## Excerto do documento

■ ■ ■ ■

A Escolha do Jorge: Todos os Dias São meus

A proposta de leitura desta semana recai sobre um pequeno livro que me chegou às mãos de forma totalmente inesperada. Tendo já ouvido diversos elogios a “Todos os Dias são Meus” de Ana Saragoça, por vezes é preciso que os livros cumpram o seu ciclo misterioso de circularem de mão em mão e não há dúvida que a melhor publicidade que se pode fazer é muitas vezes aquela que circula de boca em boca através das pessoas com quem lidamos ou através de opiniões daqueles que mais consideramos, incluindo aquelas que vamos lendo aqui e acolá na esfera digital.
Deste modo, ao iniciarmos a leitura deste pequeno livro publicado em 2012 pela Editorial Estampa e que tem passado de certa forma despercebido dos leitores (como, regra geral, acontece com a maioria dos livros publicados), rapidamente vislumbramos que se trata de um dos mais belos frescos da sociedade lisboeta contemporânea através de uma narrativa centrada num prédio de s
pequena dimensão onde habitam desde pessoas singulares a famílias com crianças, idosos, no fundo, os vários géneros de famílias dos nossos dias.
Escrito em estilo tendencialmente policial em que uma jovem moradora do prédio é encontrada morta no elevador, todos os moradores são entrevistados pela polícia, tantos as crianças, como os mais idosos, no intuito de perceber até que ponto não haja algum dos vizinhos implicado naquela misteriosa morte.
À medida que a narrativa vai desfiando, vamos percebendo aos poucos quem é quem naquele prédio lisboeta com todas as suas vicissitudes relacionadas com o quotidiano. Telhados de vidros todos têm e medos também é coisa que afinal é parte intrínseca ao ser humano, mais não seja o medo da solidão face ao envelhecimento que se agrava e intensifica na sociedade atual.

■ ■ ■ ■

## Material apresentado
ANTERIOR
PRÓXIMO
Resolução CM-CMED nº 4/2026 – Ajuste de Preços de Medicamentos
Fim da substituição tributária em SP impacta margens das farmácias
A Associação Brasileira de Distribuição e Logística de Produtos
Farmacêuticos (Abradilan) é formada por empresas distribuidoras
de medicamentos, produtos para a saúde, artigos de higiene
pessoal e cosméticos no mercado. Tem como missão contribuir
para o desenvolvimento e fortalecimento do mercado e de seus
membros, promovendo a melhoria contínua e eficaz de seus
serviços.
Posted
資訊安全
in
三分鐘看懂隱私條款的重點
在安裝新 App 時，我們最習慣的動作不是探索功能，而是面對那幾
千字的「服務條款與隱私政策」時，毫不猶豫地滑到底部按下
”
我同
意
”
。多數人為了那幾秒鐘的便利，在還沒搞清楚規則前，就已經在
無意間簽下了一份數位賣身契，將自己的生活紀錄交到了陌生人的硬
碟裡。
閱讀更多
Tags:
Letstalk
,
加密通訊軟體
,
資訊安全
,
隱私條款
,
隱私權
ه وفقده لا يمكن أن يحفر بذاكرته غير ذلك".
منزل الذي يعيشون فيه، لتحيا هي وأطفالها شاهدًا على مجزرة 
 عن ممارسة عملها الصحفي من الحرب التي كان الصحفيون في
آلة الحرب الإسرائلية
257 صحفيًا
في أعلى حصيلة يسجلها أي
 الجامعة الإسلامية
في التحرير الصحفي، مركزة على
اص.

■ ■ ■ ■

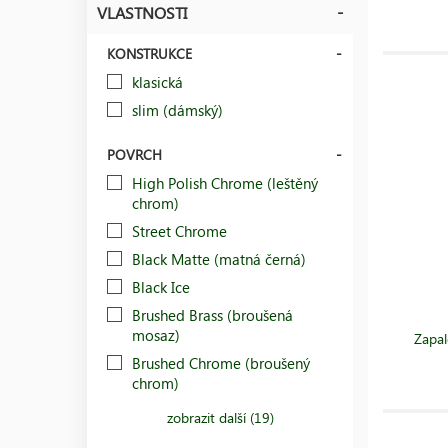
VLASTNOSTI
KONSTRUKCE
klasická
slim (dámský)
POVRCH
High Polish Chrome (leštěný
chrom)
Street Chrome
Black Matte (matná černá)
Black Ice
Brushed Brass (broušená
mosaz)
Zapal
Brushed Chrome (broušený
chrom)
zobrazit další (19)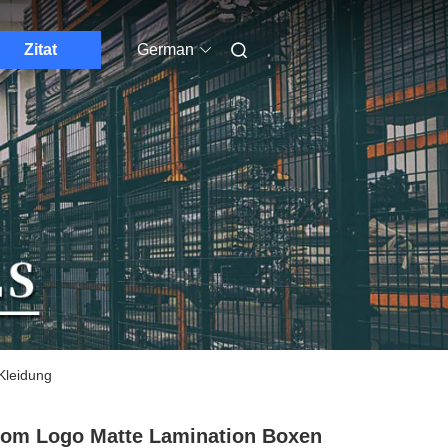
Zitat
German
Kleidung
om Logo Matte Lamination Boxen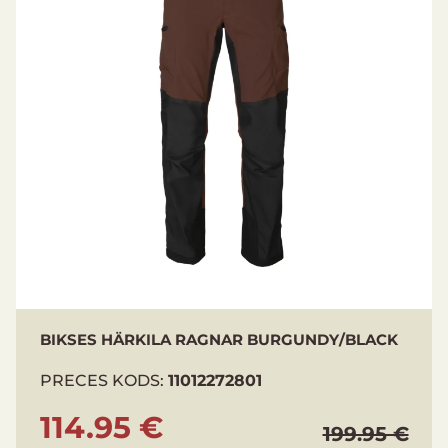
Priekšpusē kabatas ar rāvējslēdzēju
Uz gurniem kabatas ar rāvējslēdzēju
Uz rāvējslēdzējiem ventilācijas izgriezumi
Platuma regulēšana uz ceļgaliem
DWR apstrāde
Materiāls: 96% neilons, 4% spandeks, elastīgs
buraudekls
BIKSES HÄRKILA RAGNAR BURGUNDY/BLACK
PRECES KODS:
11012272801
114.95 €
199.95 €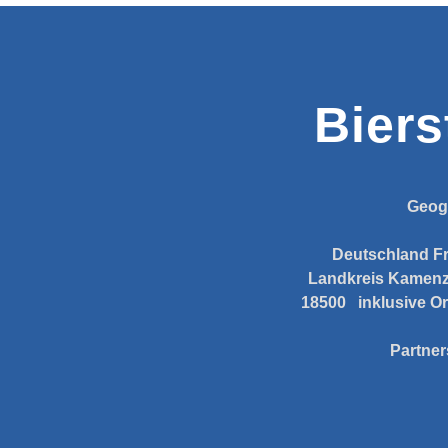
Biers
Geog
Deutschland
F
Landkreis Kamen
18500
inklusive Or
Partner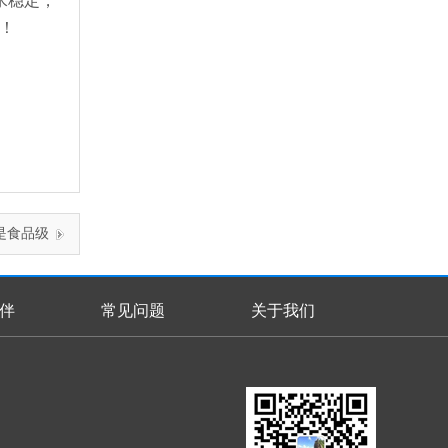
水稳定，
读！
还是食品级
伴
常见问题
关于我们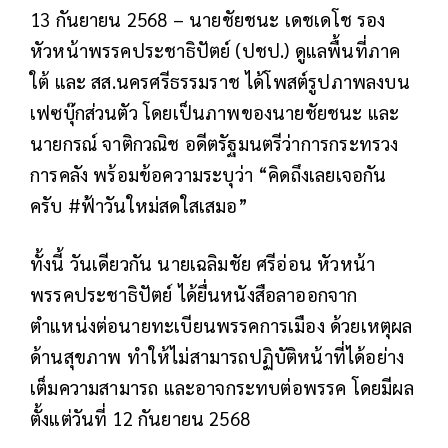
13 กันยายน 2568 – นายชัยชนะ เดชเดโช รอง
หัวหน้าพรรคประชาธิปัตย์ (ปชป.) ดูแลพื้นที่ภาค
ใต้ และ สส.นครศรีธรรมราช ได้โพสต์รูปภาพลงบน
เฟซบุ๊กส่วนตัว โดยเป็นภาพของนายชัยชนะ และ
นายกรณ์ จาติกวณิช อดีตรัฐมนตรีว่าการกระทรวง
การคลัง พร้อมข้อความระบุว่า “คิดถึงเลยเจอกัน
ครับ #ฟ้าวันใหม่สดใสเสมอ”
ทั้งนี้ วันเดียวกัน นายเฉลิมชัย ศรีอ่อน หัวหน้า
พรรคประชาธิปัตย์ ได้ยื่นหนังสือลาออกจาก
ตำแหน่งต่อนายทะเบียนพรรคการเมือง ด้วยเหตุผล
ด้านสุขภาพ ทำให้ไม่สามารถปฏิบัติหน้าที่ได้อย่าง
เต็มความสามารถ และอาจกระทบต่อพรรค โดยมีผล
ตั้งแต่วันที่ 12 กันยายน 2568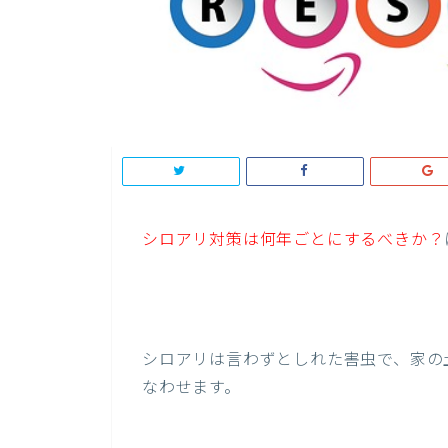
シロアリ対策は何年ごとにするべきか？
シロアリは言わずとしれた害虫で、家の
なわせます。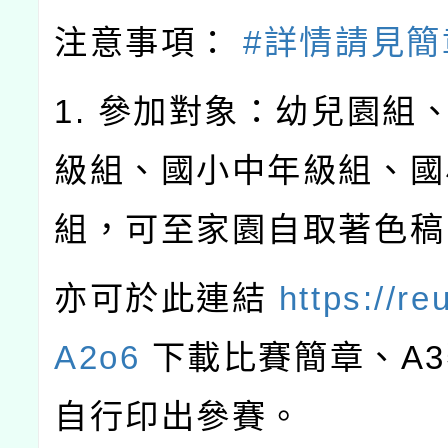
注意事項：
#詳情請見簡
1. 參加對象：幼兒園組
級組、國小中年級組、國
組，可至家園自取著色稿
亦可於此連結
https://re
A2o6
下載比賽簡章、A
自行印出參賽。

■ ■ ■ ■

## O que fazer
Repete, sem alterar nada, a parte do excerto sobre o livro de Ana Saragoça que começa em "A proposta de" e segue até "na esfera digital.". O material não tem qualquer relação com o excerto.

## Resolução
A proposta de leitura desta semana recai sobre um pequeno livro que me chegou às mãos de forma totalmente inesperada. Tendo já ouvido diversos elogios a “Todos os Dias são Meus” de Ana Saragoça, por vezes é preciso que os livros cumpram o seu ciclo misterioso de circularem de mão em mão e não há dúvida que a melhor publicidade que se pode fazer é muitas vezes aquela que circula de boca em boca através das pessoas com quem lidamos ou através de opiniões daqueles que mais consideramos, incluindo aquelas que vamos lendo aqui e acolá na esfera digital.